ClpX uses energy released by ATP hydrolysis to create a pulling force that unravels folded protein domains for translocation into the degradation chamber of ClpP (Baker and Sauer, 2012). This unfolding activity relies on a series of conserved loops in ClpX. These loops include the ‘RKH’ loops that surround the ClpX entrance pore and recognize substrates for proteolysis (Martin et al., 2008a), and a pair of ‘pore loops’ in each protomer, termed pore-1 loop (GYVG in Neisseria meningitidis ClpX, NmClpX) and pore-2 loop (RDV in NmClpX) (Figure 1—figure supplement 1A) that line the axial channel of the ClpX ring (Martin et al., 2008b). Bulky aromatic and aliphatic side chains of the pore loops transmit the pulling force to the substrate, leading to its unfolding. The mechanism by which some AAA+ ATPases convert energy from ATP hydrolysis into a mechanical force that unfolds substrates was established recently (Monroe et al., 2017; Yu et al., 2018; De la Peña et al., 2018; Shin et al., 2019; Ripstein et al., 2017; Gates et al., 2017), and structures of ClpP and ClpX in isolation have been determined (Ishizawa et al., 2019; Li et al., 2016; Geiger et al., 2011; Glynn et al., 2009). However, the absence of structures showing ClpXP in the process of unfolding substrate has prevented an understanding of the conformational changes that are necessary for substrate engagement, unfolding, and translocation in this system.
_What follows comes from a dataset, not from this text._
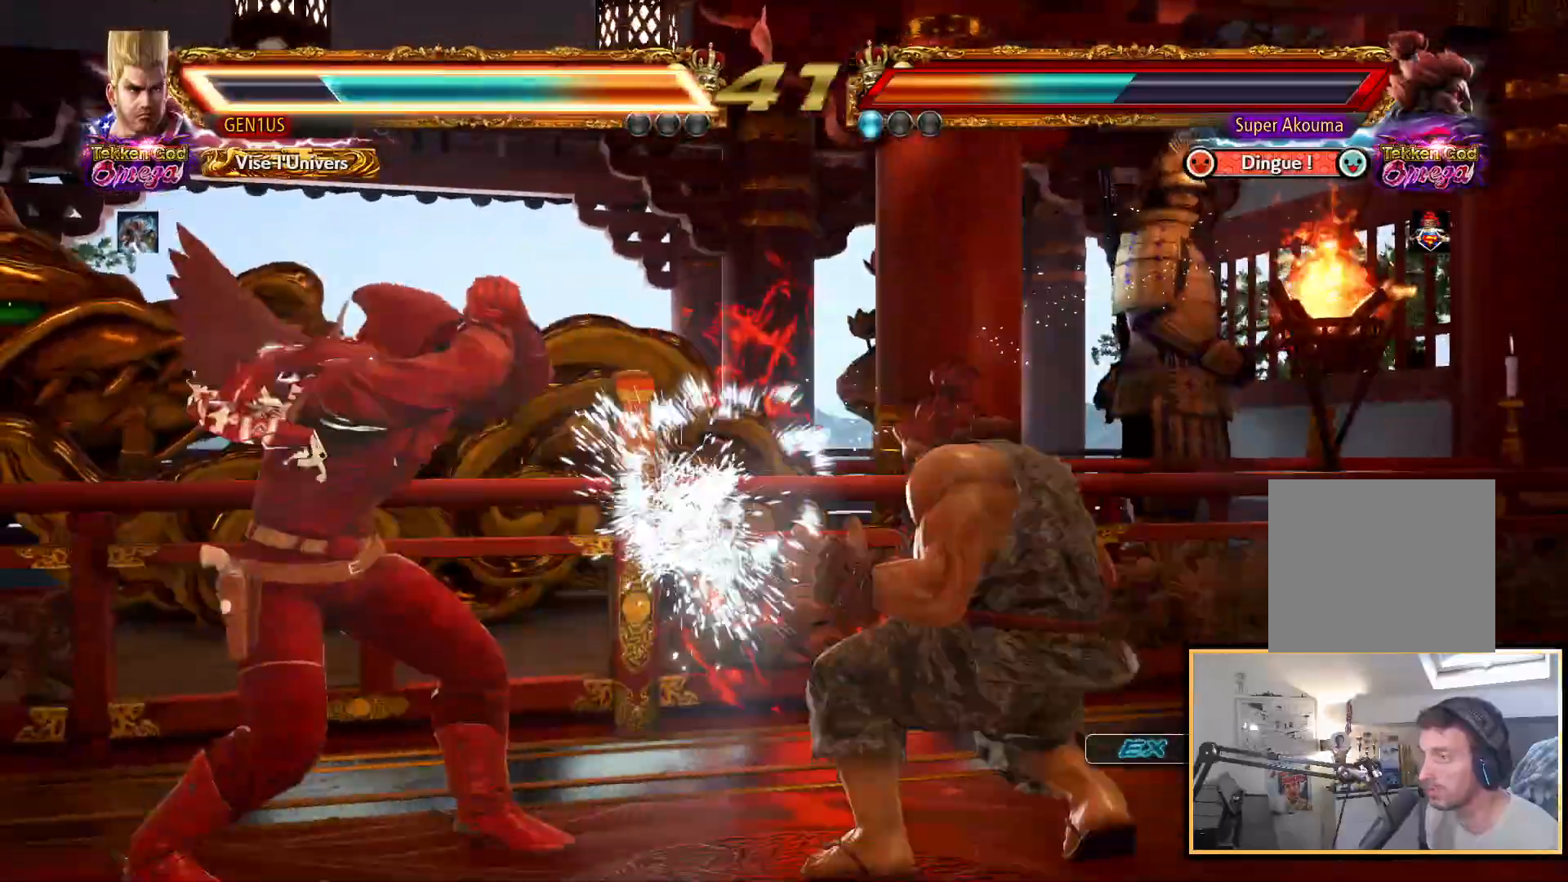
{"buttons": [], "left_stick": "center", "right_stick": "up", "events": [[150, "left_stick", "center"]]}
ClpXP must undergo hundreds of ATP hydrolysis events to unfold and degrade a single protein, likely via a process involving hydrolysis of one nucleotide at a time, but the lack of structural information for a ClpXP holoenzyme has limited understanding of how unfolding and degradation are coupled. For example, it is not clear how the symmetry mismatch (Bewley et al., 2006; Beuron et al., 1998; Majumder et al., 2019) between the pseudo-symmetric hexameric ClpX and the seven-fold symmetric ClpP affects both the binding and interaction of these two components.

Here, we present cryo-EM structures of the ClpXP holoenzyme from the gram-negative pathogen Neisseria meningitidis engaged with a protein substrate. The ClpXP portion of the structure is at 2.3 to 3.3 Å resolution, allowing construction of a nearly complete atomic model of the complex. Our findings show how ClpX grips and translocates substrates into the degradation chamber through a cycle of ATP hydrolysis events involving both concerted motions of pore loops along the substrate, as well as motions of ClpX on the apical surface of ClpP. The data lead to a model for interactions between symmetry-mismatched ClpX and ClpP that enable continuous degradation of substrates as ClpX rotates relative to ClpP.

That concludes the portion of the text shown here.